Investors do indeed use the level of rates to determine how much they’ll pay for stocks. When rates are low, P/Es are almost always way above average. When rates are elevated, multiples are modest. As rates fall, P/Es soar. It doesn’t necessarily make sense, but it happens. It’s important to note that in the 11 years following the end point of the Asness study, the pattern has persisted. The towering Shiller P/E of 26 is totally consistent with today’s ultra-slim rates.

In the decade preceding the intervals of extra-low rates, investors flourished. If shareholders held stocks for a ten-year period that ended with rates in the lowest quintile, they earned over that time more than 10% annually after inflation. They’re obviously delighted about their stock performance, but that’s looking backwards. That’s money they already made. Call that rearview optimism.

What happens over the ten years that followed, when investors began in a period of very low rates?

The answer is shocking. Those who bought shares at the end of the months when rates were lowest suffered negative yearly real returns of 2% over the decade that followed.
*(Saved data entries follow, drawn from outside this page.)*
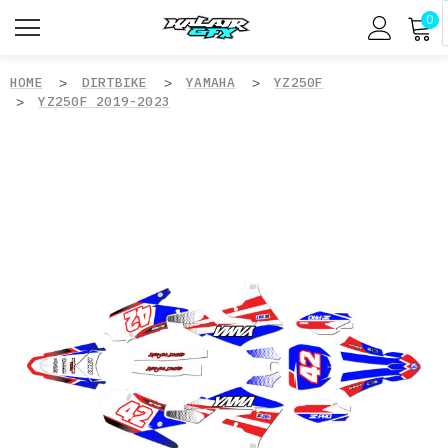
0
HOME
DIRTBIKE
YAMAHA
YZ250F
YZ250F 2019-2023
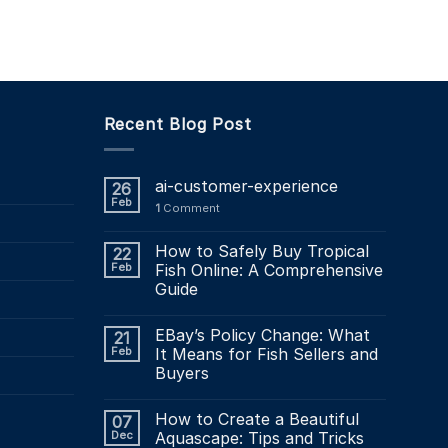
49.34
£49.34
This
product
has
multiple
variants.
Recent Blog Post
The
options
may
ai-customer-experience
26
be
Feb
1
Comment
chosen
on
How to Safely Buy Tropical
22
the
Feb
Fish Online: A Comprehensive
product
Guide
page
EBay’s Policy Change: What
21
Feb
It Means for Fish Sellers and
Buyers
How to Create a Beautiful
07
Dec
Aquascape: Tips and Tricks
Those who bought shares when rates were highest earned 10% after inflation. So contrary to the accepted wisdom, the best time to buy stocks is when rates are extremely high, and the worst time is when they’re extremely low.

The conclusion is that falling rates raise prices in the short-term by luring over-confident investors who then overpay for stocks. That raises prices in the short-term, but eventually, the lofty prices collapse under their own weight. They are swept in momentum that’s actually at the beginning of the end rather than the end of the beginning. Investors are obsessed and intoxicated with slender yields. It doesn’t make sense, but it happens again and again.
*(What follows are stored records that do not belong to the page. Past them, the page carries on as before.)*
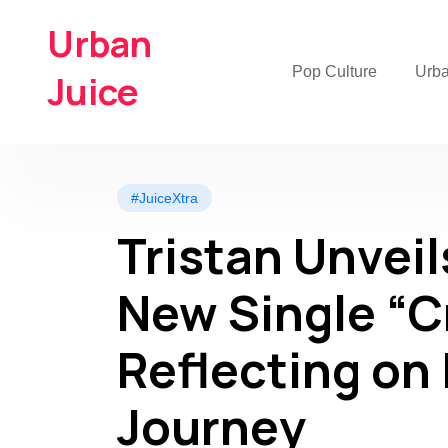
Urban
Pop Culture
Urb
Juice
#JuiceXtra
Tristan Unveil
New Single “
Reflecting on 
Journey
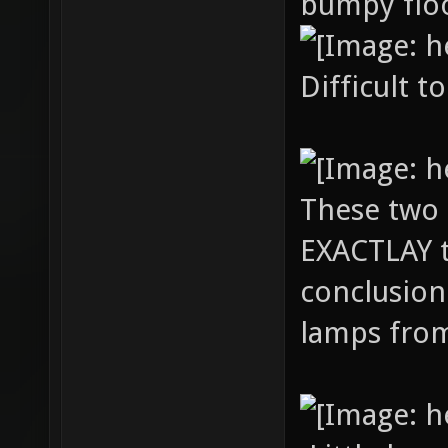
bumpy floo
Difficult t
These two
EXACTLAY t
conclusion
lamps from 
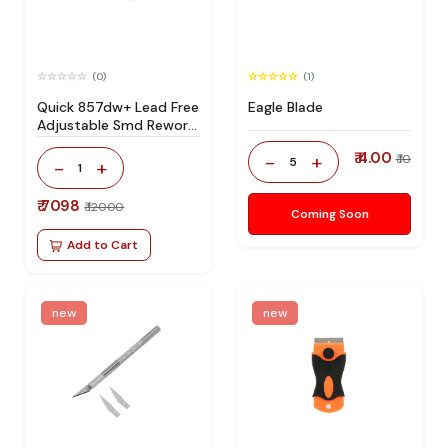
(0)
(1)
Quick 857dw+ Lead Free
Eagle Blade
Adjustable Smd Rework
Station 100% Original
₹ 4.00
-
+
₹ 10
5
-
+
1
₹ 7098
₹ 12000
Coming Soon
Add to Cart
new
new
So what does Professor Shiller think? In an interview with Aaron Trask, host of The Daily Ticker on June 25, Shiller stated that low rates “ought to explain the high CAPE, but that doesn’t mean the high CAPE isn’t a forecast of bad performance.” In other words, “explaining” big multiples isn’t the same thing as fully justifying those high prices.

What matters is how many dollars you’re paying now for today’s and tomorrow’s earnings. It’s price, not rates, that matters most. When you’re paying $26 up front for $1 of earnings, history says you’re almost certainly overpaying. The parade of record stock-market closes should be cause not for cheering, but for alarm.